In the course of Gilabert's argument in favor of reconciling the two approaches, however, he seems to conflate two senses in which a view might be political. The first is to apply human rights norms to institutions such as states or international law. This is John Rawls's approach. The second looks to justify specific human rights norms by looking to the practice. Gilabert, taking Charles Beitz's view as representative of political views, identifies political views primarily with the second approach, which explains why he consistently worries that political views tend toward a kind of institutional conventionalism incapable of critical moral reflection on the status quo, and argues that humanist views provide a critical moral perspective on the practice that political views might lack. But this concern about political views sidelines other variants of political approaches to human rights. For example, political theorists such as Rawls agree with Gilabert that human rights have moral content. Indeed, it is the extreme moral urgency of "human rights proper" for Rawls that justifies his conclusion that states who violate them lose rights to non-intervention by other states, thereby opening the door to the possibility that international corrective action may be justifiable (morally justifiable) in response to violations. Moreover, not only is Rawls's list of human rights not completely given by international law or practice in a conventionalist sense, it is sharply revisionist of the practice (as very many critics, including Gilabert, have pointed out), precisely because it has its own moral logic (45, n42). But even political theorists who look to the practice for justifications of human rights norms have more critical normative resources at their disposal than Gilabert seems to allow. For example, if the processes of international law (including not only the construction of human rights norms and treaties but also their adjudication, as in the European Court of Human Rights) possess normative legitimacy, their outcomes have at least some normative force. The practice may, therefore, contain more normativity on its own terms than Gilabert allows.
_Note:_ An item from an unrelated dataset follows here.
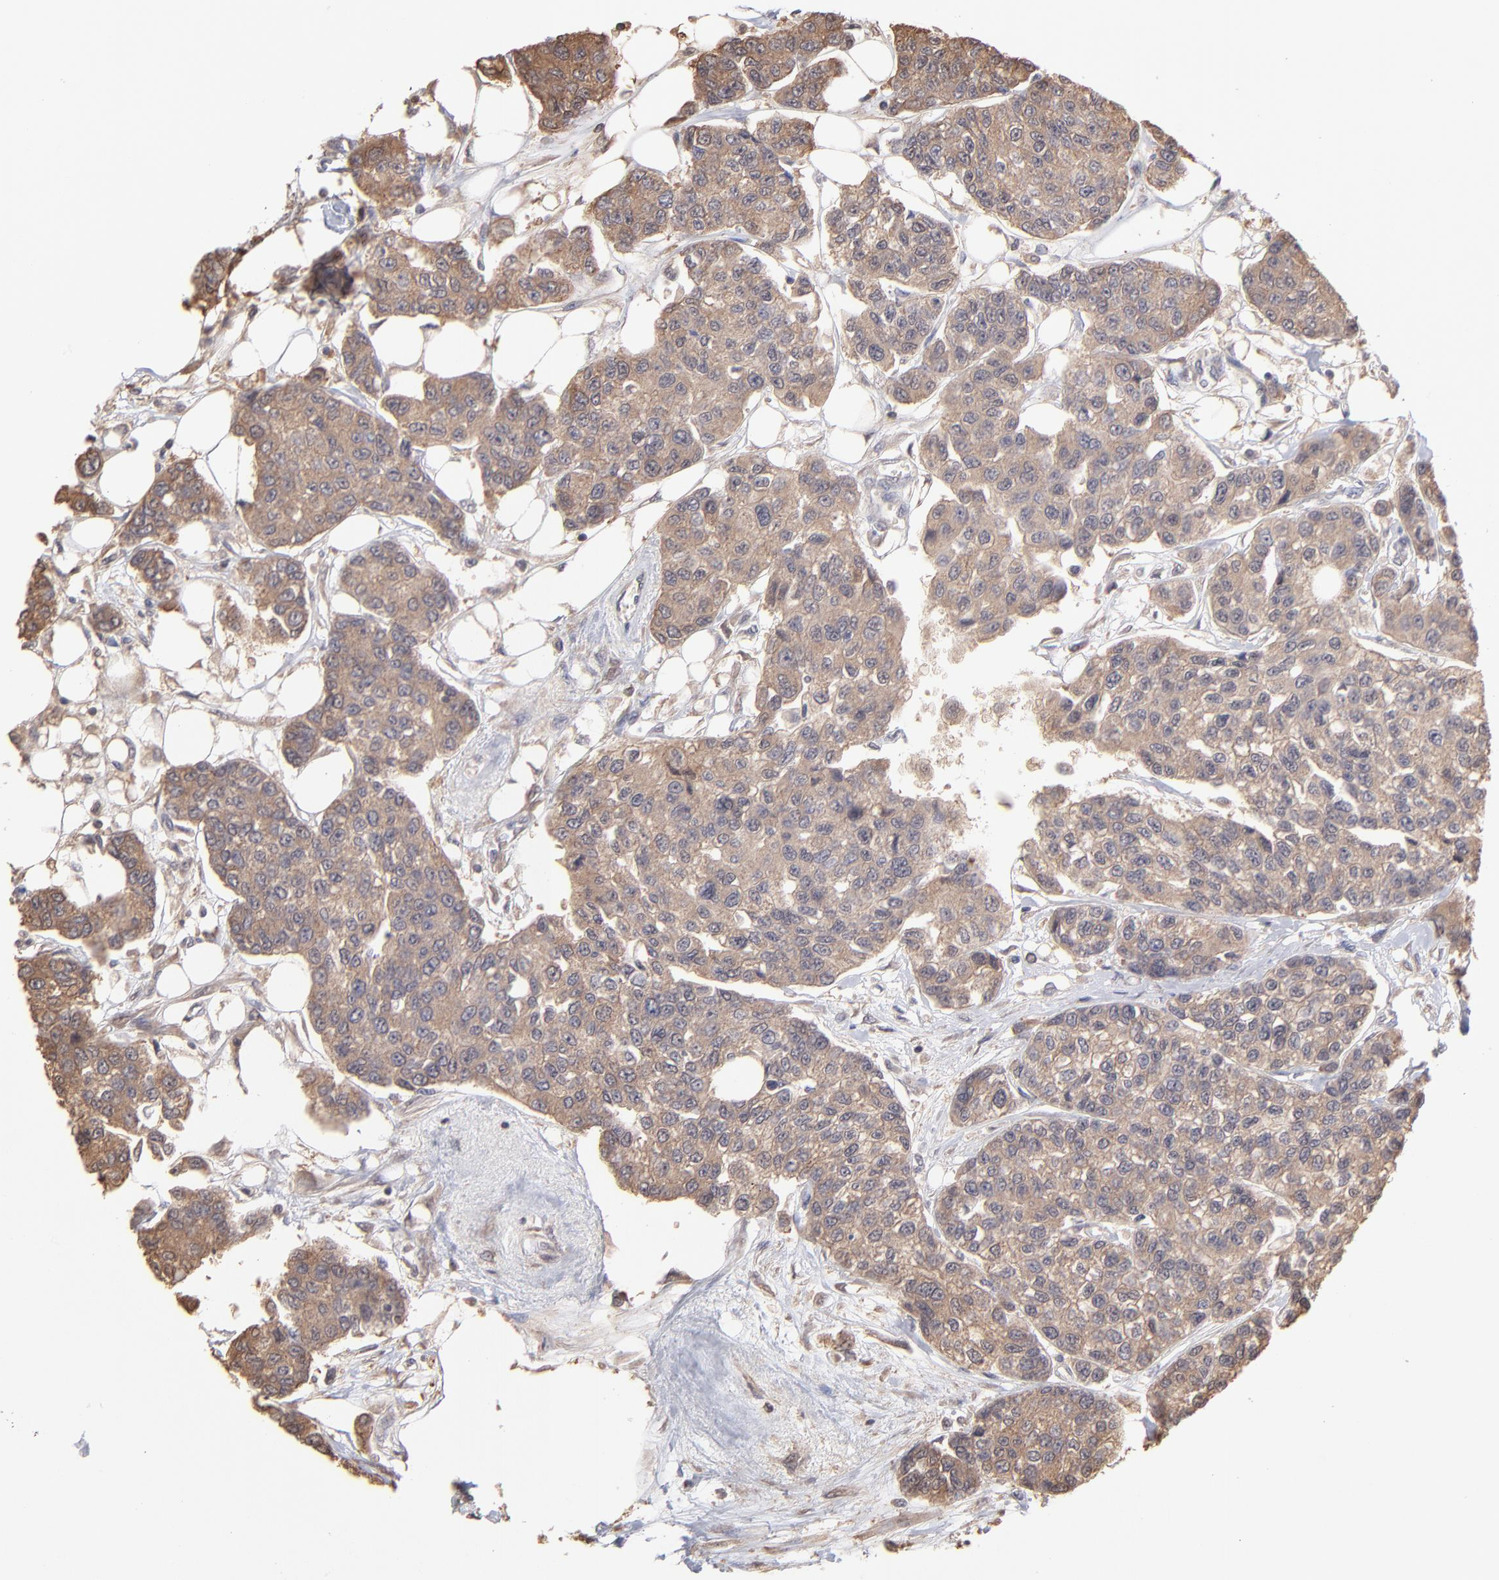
{"staining": {"intensity": "strong", "quantity": ">75%", "location": "cytoplasmic/membranous"}, "tissue": "breast cancer", "cell_type": "Tumor cells", "image_type": "cancer", "snomed": [{"axis": "morphology", "description": "Duct carcinoma"}, {"axis": "topography", "description": "Breast"}], "caption": "Strong cytoplasmic/membranous expression for a protein is appreciated in about >75% of tumor cells of breast cancer (infiltrating ductal carcinoma) using immunohistochemistry.", "gene": "MAP2K2", "patient": {"sex": "female", "age": 51}}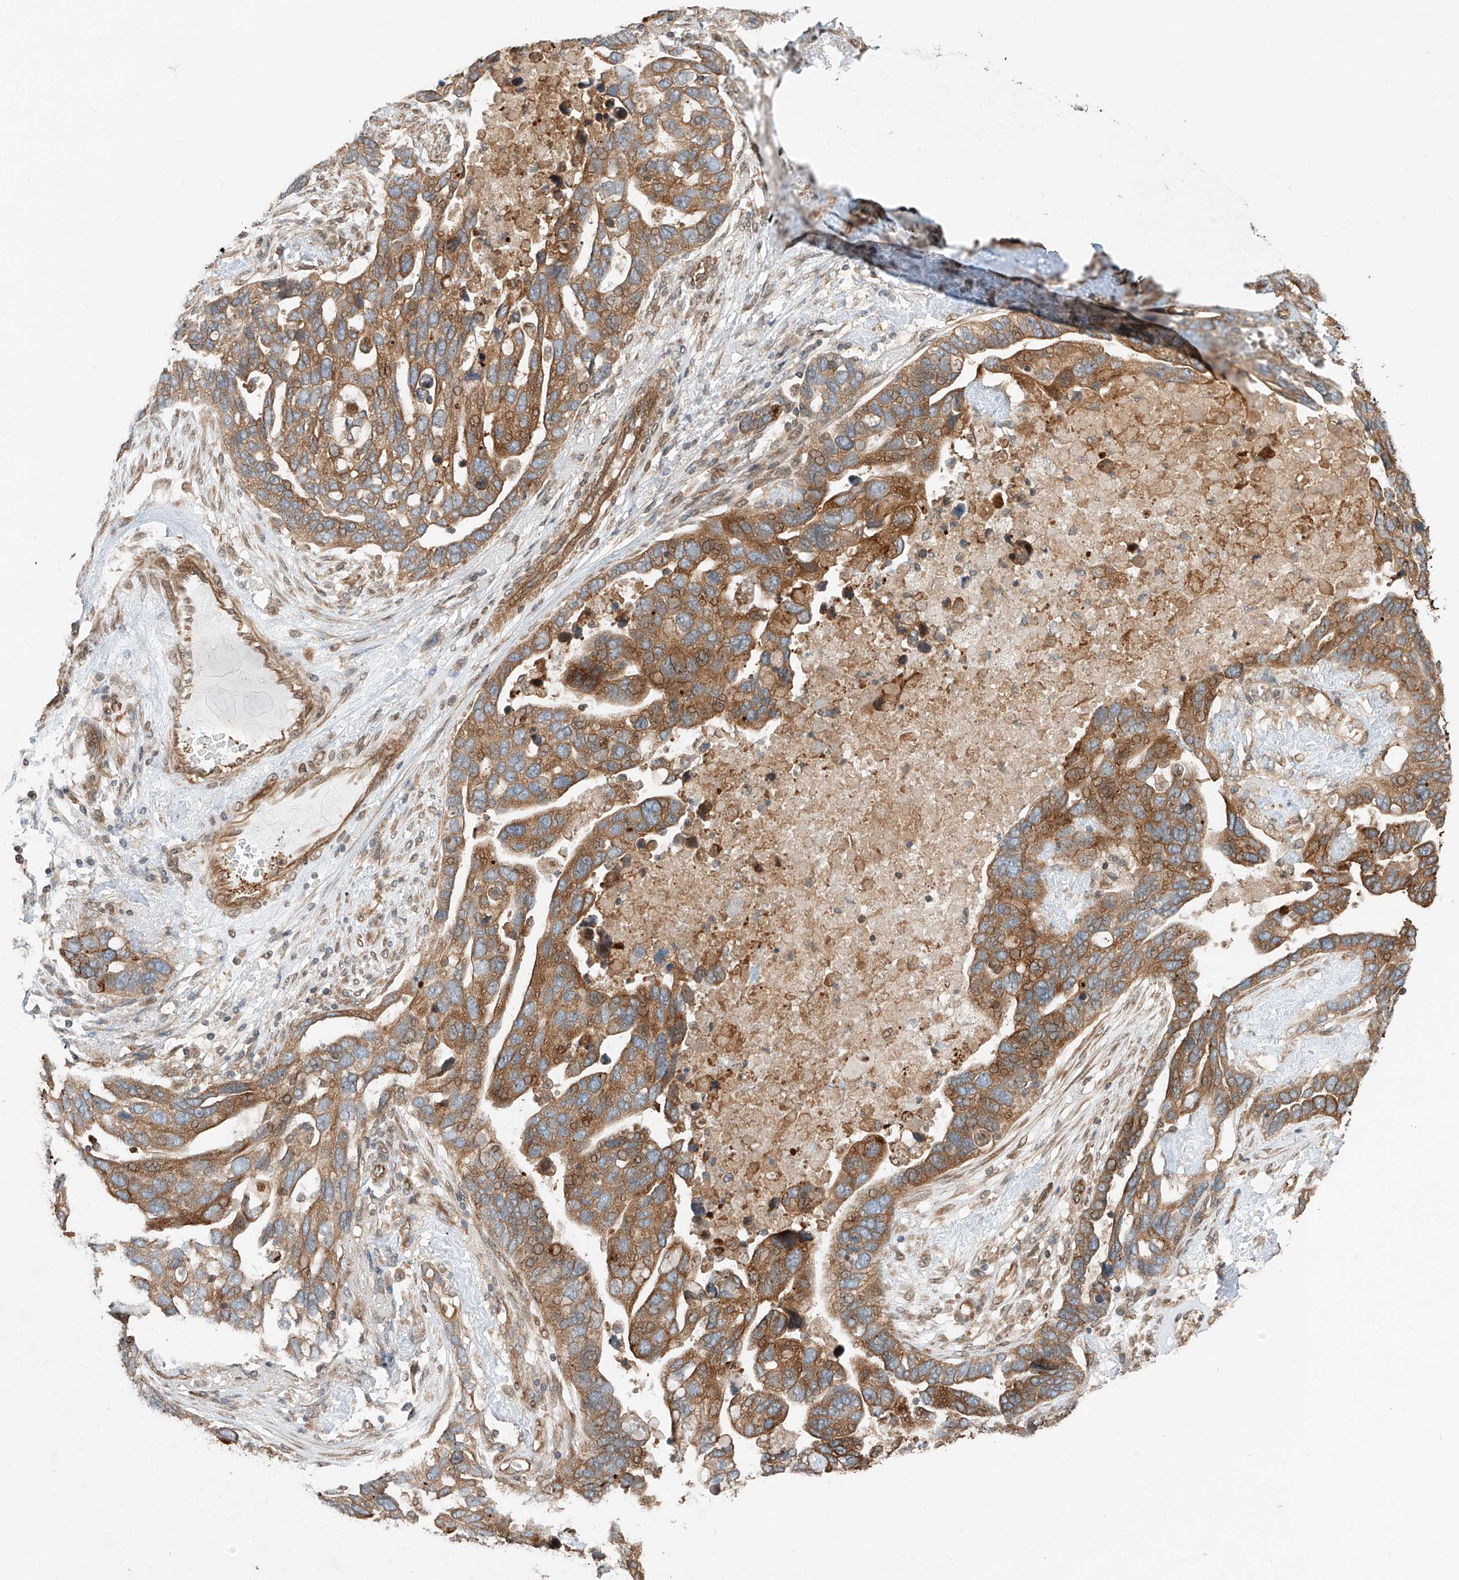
{"staining": {"intensity": "moderate", "quantity": ">75%", "location": "cytoplasmic/membranous"}, "tissue": "ovarian cancer", "cell_type": "Tumor cells", "image_type": "cancer", "snomed": [{"axis": "morphology", "description": "Cystadenocarcinoma, serous, NOS"}, {"axis": "topography", "description": "Ovary"}], "caption": "A micrograph of serous cystadenocarcinoma (ovarian) stained for a protein shows moderate cytoplasmic/membranous brown staining in tumor cells. (Brightfield microscopy of DAB IHC at high magnification).", "gene": "CEP162", "patient": {"sex": "female", "age": 54}}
As a strategy for addressing entrenched power imbalances that might affect the human rights movement, Gilabert develops a list of "desiderata for the amelioration of human rights practice" (84). The first on this list is "epistemic openness": "We should have a fallibilistic attitude towards the correctness and completeness of the set of human rights we currently accept. We should pay attention to the voice and point of view of people from diverse social settings" (94). This is indeed an important desideratum. And in many respects it seems that Gilabert would agree that it applies to the philosophy as well as the practice of human rights. Many of the processes of international human rights practice (which includes human rights activism, elements of international and domestic politics, and adjudication of human rights norms in international courts, as well as the canonical documents of international human rights law) are much more inclusive of a wide variety of viewpoints than are many philosophical theories of human rights. Taking seriously the desideratum of epistemic openness, this fact would seem to suggest that philosophy may have much to learn from the practice (given its greater inclusiveness). If that's correct, it would be illuminating to see Gilabert engage more extensively with the practice as he further develops the ideas in this book.

ACKNOWLEDGMENT

I would like to thank Jon Mandle for his helpful comments on a previous draft of this review.


[1] Joseph Raz, 1986. The Morality of Freedom. Oxford: Oxford University Press, Ch. 7.